2. Non-convening of the Meeting of Preference Shareholders:
The court considered whether the failure to convene a meeting of preference shareholders violated section 391(1) of the Companies Act. The entire preference share capital was held by IDBI, which provided written consent to the scheme. The court noted that when a class of shareholders is numerically small and provides written consent, convening a meeting is an empty formality. Thus, the court concluded that the requirement of section 391(1) was substantially complied with.

3. Alleged Contravention of the Trade Marks Act:
Kirloskar Proprietary Limited (KPL) objected to the scheme, claiming it involved an unauthorized transfer of the "Kirloskar" trademark. The court noted that the dispute over the trademark's ownership could not be resolved in these proceedings. The court clarified that sanctioning the scheme would not affect KPL's rights, and KPL could initiate separate legal proceedings to protect its interests. The court held that the scheme did not contravene the Trade Marks Act.
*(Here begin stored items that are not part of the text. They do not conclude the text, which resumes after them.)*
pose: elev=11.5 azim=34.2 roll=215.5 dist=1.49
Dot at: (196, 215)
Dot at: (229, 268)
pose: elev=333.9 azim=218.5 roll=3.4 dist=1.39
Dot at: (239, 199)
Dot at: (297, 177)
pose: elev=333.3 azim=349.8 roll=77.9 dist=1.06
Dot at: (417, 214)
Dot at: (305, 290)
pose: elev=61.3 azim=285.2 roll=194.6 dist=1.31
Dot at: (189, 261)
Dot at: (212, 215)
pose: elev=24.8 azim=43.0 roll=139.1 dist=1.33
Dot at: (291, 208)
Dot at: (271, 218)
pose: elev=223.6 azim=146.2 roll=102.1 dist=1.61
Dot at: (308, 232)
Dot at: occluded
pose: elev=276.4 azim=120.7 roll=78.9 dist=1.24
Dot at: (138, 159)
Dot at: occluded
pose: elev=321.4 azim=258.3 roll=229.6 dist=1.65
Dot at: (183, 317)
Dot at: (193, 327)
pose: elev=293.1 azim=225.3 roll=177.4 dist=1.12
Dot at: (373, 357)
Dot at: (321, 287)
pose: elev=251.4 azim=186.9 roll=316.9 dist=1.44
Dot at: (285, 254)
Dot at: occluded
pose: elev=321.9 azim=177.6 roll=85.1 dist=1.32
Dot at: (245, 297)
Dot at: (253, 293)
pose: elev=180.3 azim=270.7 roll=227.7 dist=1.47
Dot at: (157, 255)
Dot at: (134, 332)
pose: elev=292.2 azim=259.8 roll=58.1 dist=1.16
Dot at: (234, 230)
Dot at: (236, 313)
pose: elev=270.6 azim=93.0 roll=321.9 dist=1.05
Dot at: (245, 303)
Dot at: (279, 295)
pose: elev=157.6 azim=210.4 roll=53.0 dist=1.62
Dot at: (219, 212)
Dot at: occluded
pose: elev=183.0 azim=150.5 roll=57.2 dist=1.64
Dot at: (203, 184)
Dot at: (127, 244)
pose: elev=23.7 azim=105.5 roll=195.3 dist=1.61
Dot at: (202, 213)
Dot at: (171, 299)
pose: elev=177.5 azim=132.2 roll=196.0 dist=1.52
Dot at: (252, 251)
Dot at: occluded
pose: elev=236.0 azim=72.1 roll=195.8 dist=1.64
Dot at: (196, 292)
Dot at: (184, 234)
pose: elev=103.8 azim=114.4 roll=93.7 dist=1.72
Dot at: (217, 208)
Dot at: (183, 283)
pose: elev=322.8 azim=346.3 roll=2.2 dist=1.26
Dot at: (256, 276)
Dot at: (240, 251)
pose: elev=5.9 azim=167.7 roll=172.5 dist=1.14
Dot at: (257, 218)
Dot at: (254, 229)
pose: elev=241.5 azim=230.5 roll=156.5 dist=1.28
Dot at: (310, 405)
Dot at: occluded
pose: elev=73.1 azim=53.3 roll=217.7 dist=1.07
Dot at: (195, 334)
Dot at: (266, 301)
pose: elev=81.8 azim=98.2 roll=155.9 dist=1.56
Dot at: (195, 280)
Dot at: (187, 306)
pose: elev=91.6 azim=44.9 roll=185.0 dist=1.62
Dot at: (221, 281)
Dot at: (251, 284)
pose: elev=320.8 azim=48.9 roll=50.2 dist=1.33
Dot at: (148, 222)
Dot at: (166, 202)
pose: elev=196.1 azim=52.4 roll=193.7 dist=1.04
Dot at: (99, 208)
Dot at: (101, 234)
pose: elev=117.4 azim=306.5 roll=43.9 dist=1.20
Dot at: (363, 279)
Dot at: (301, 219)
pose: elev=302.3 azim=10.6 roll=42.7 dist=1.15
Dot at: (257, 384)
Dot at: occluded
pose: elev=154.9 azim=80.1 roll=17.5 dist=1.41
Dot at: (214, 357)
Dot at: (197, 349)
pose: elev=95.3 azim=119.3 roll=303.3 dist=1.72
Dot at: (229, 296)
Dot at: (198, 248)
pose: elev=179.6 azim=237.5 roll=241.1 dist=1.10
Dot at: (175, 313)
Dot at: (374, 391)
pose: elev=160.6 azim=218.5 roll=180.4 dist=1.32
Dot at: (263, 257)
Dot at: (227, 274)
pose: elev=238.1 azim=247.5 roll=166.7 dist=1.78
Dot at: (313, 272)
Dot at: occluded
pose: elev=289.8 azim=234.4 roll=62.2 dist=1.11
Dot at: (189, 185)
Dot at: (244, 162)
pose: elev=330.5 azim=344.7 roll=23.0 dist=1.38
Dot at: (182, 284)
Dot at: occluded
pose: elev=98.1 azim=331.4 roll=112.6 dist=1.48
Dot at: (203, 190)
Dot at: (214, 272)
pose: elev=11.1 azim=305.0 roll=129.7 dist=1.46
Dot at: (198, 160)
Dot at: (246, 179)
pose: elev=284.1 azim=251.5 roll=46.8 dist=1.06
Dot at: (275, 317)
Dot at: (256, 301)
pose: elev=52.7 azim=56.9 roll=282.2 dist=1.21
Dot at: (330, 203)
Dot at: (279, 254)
4. Modification of the Scheme Suggested by ICICI:
ICICI sought a modification to hold up to 19% of the shareholding in the Special Purpose Vehicle (SPV) directly and the remaining shares through nominees, due to regulatory restrictions under the Banking Regulation Act. The court accepted this modification, as it did not affect the scheme's functioning. The scheme was modified accordingly.

5. Impact of the Scheme on the Security of State Bank of Travancore:
State Bank of Travancore objected to the scheme, fearing a dilution of its security. The court noted that the bank would receive a first pari passu charge on fixed assets and a second pari passu charge on current assets, thus improving its security position. The court rejected the bank's objection, finding that the scheme adequately protected the bank's interests.

6. Overall Sanctioning of the Scheme with or without Modifications:
The court reviewed the scheme's fairness, legality, and compliance with statutory requirements. It found that the scheme was fair, just, and reasonable, and that it had the overwhelming support of shareholders and creditors. The court sanctioned the scheme with the following modifications:
- ICICI Bank Limited could hold up to 19% of the shareholding in the SPV directly and the remaining through nominees.
- The sanctioning of the scheme would not affect KPL's rights to the "Kirloskar" trademark, and KPL could pursue separate legal proceedings to protect its interests.

Conclusion:
The court sanctioned the scheme of arrangement, finding it compliant with legal requirements, fair, and beneficial for the company and its stakeholders. The modifications suggested by ICICI were accepted, and KPL's rights were protected, allowing them to pursue separate legal remedies if necessary.